Stored dataset items:
###
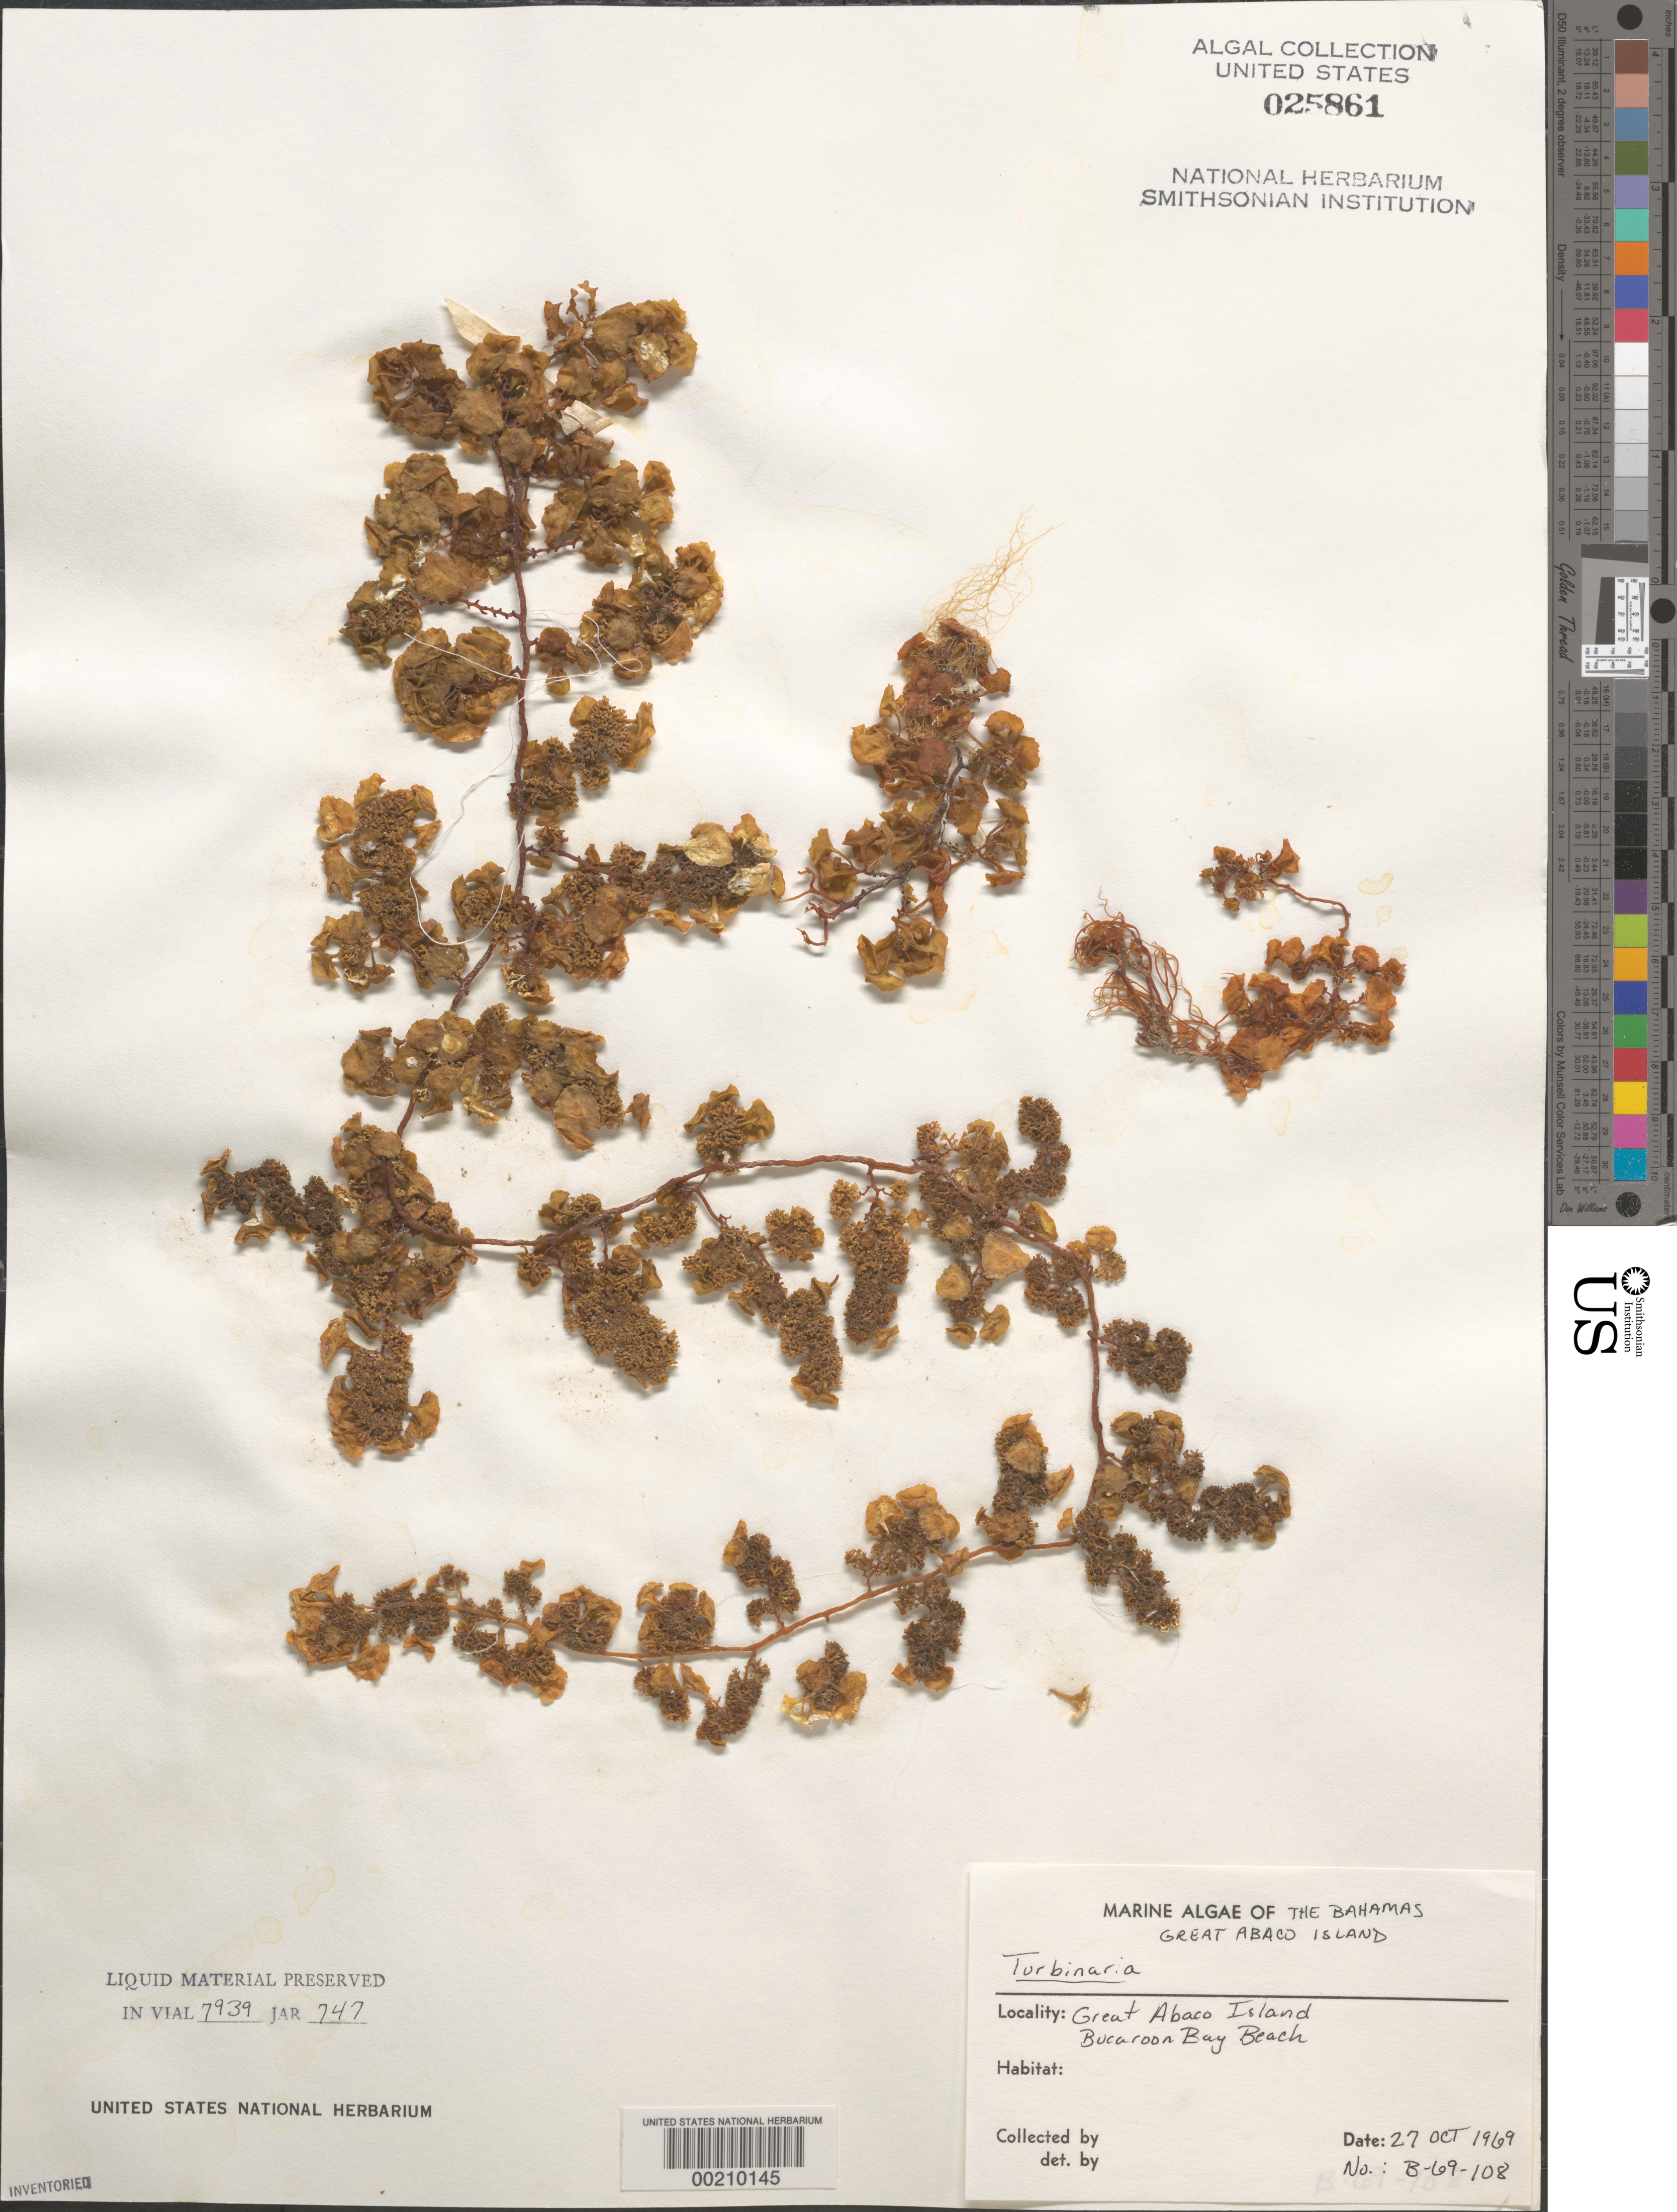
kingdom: Chromista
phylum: Ochrophyta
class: Phaeophyceae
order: Fucales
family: Sargassaceae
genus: Turbinaria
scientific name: Turbinaria sp.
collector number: B-69-108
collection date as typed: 27 Oct 1969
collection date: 1969-10-27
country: Bahamas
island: Great Abaco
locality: Buckaroon Bay Beach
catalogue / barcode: US 25861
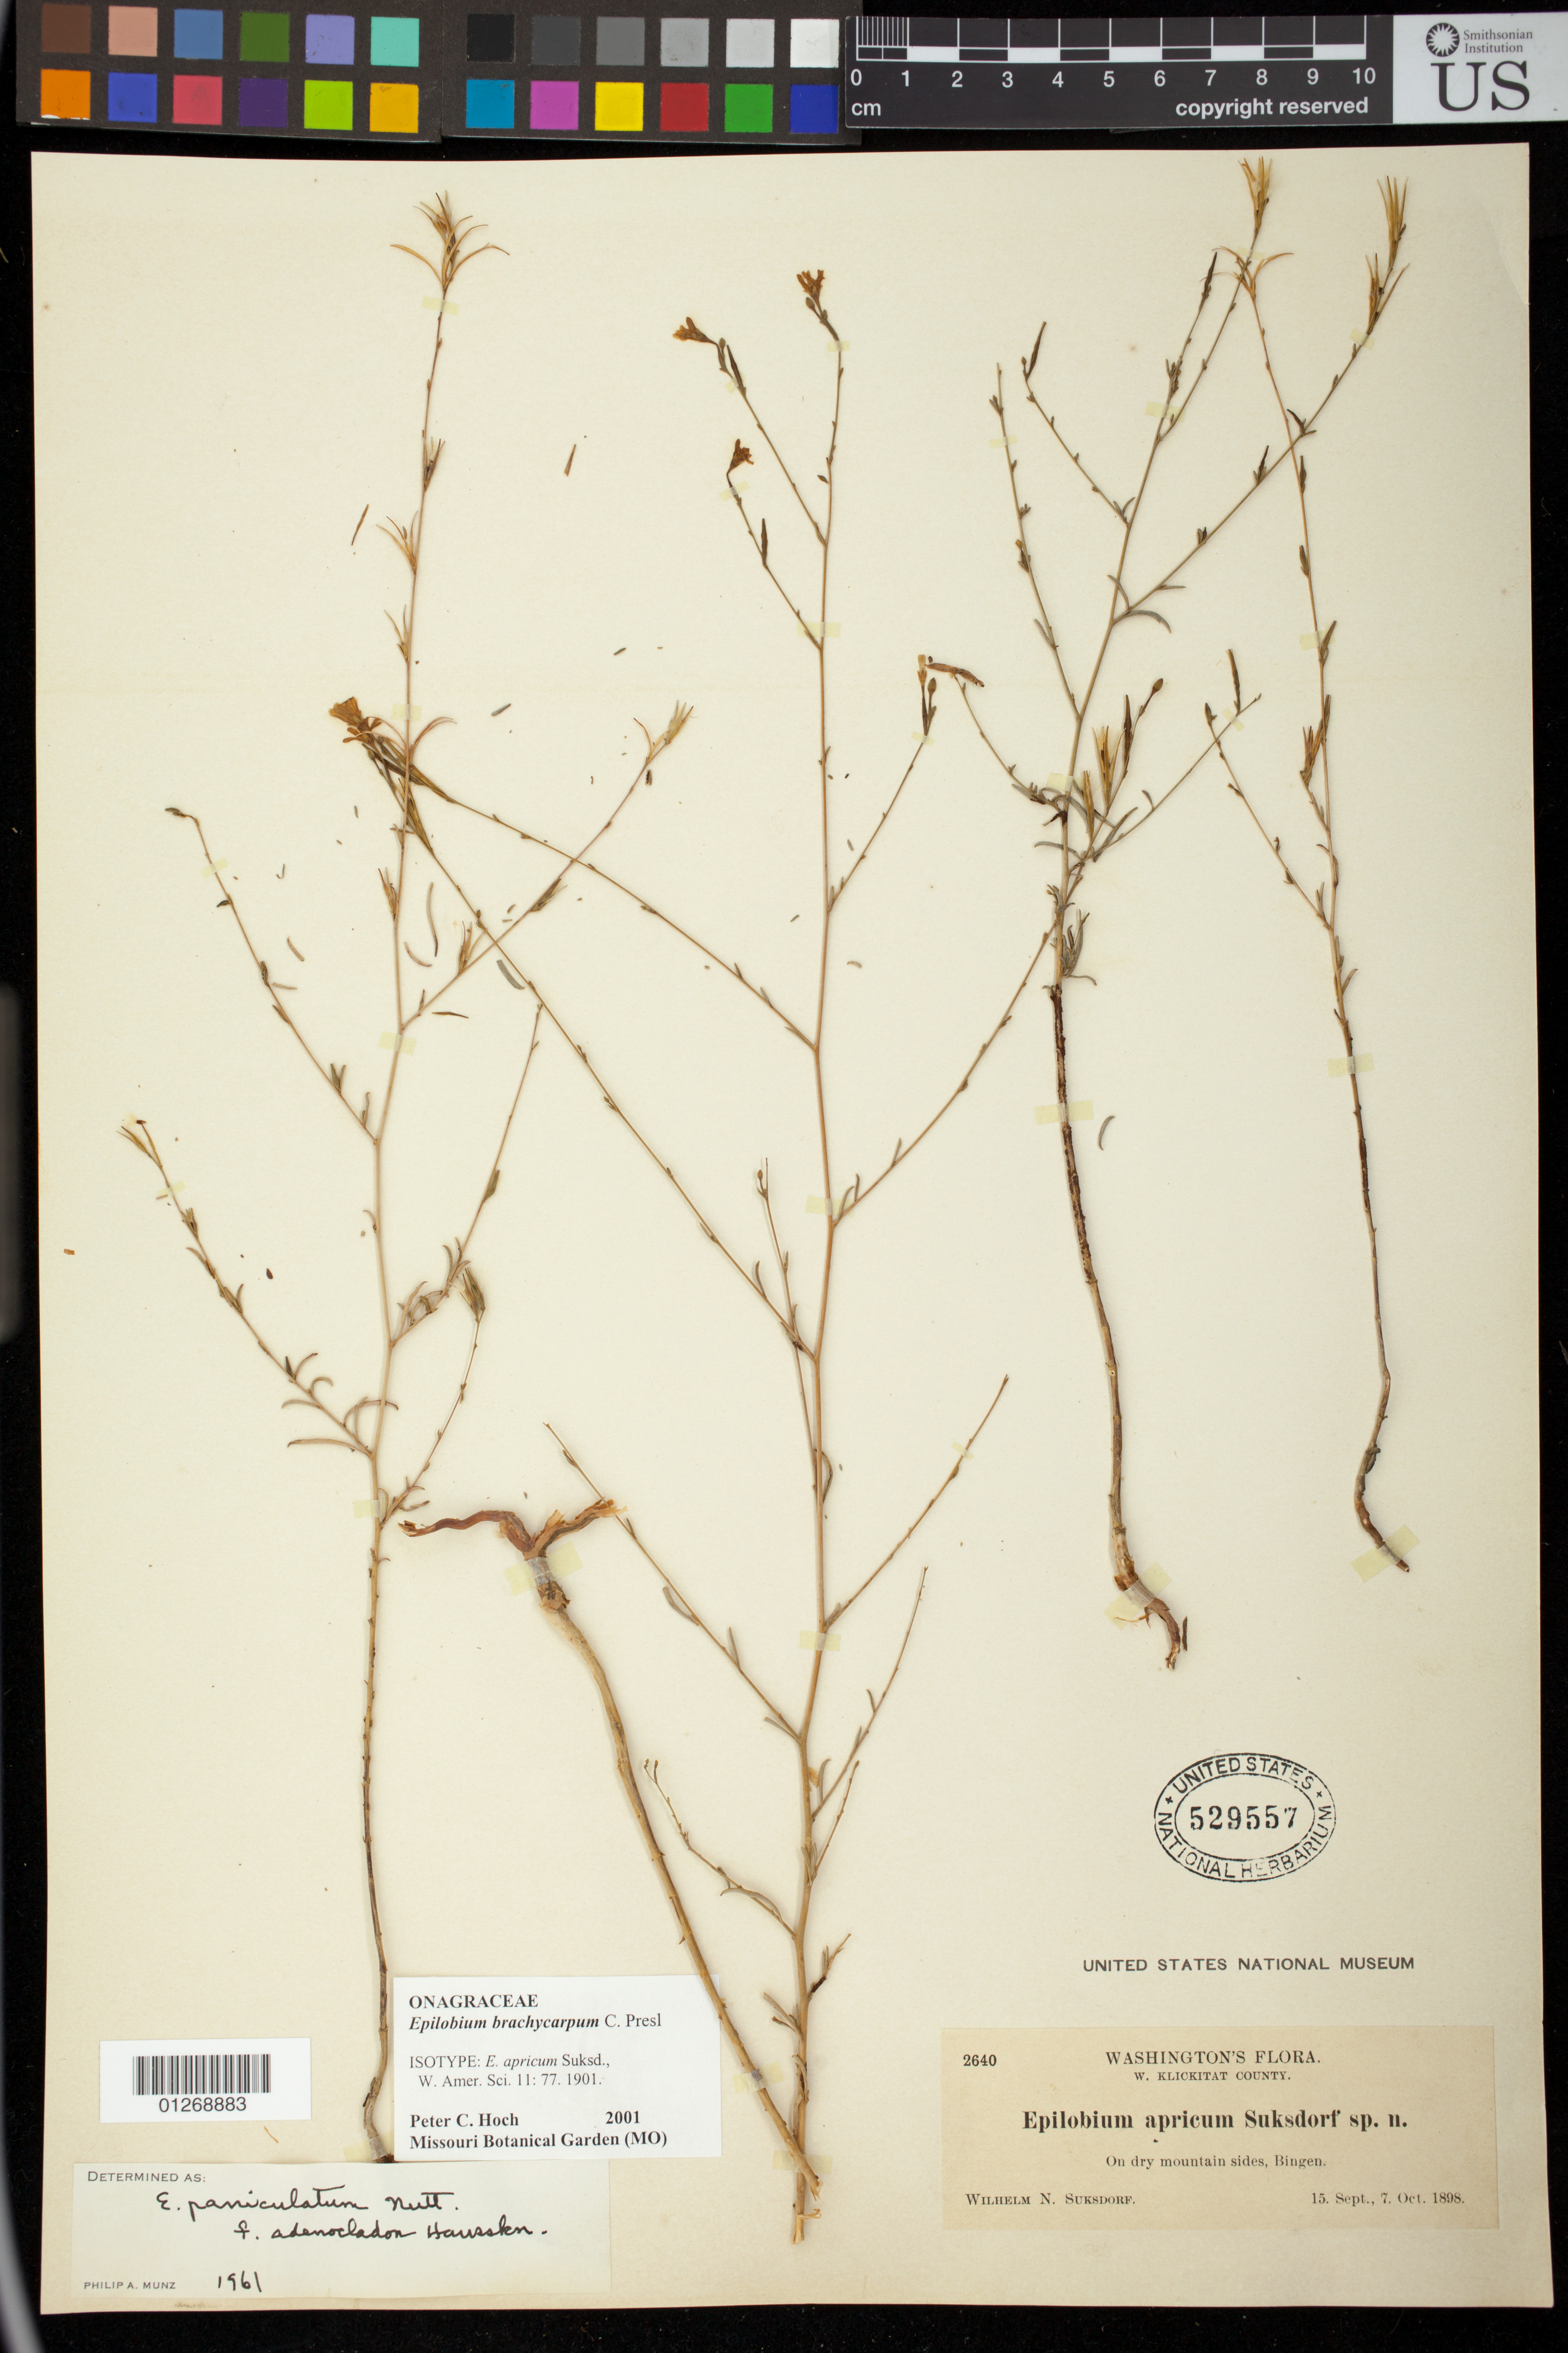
###
### Challenge
Please put every line of the records above into a numbered list, skipping blank lines and leaving out the pictures.

### Task response
1. kingdom: Chromista
2. phylum: Ochrophyta
3. class: Phaeophyceae
4. order: Fucales
5. family: Sargassaceae
6. genus: Turbinaria
7. scientific name: Turbinaria sp.
8. collector number: B-69-108
9. collection date as typed: 27 Oct 1969
10. collection date: 1969-10-27
11. country: Bahamas
12. island: Great Abaco
13. locality: Buckaroon Bay Beach
14. catalogue / barcode: US 25861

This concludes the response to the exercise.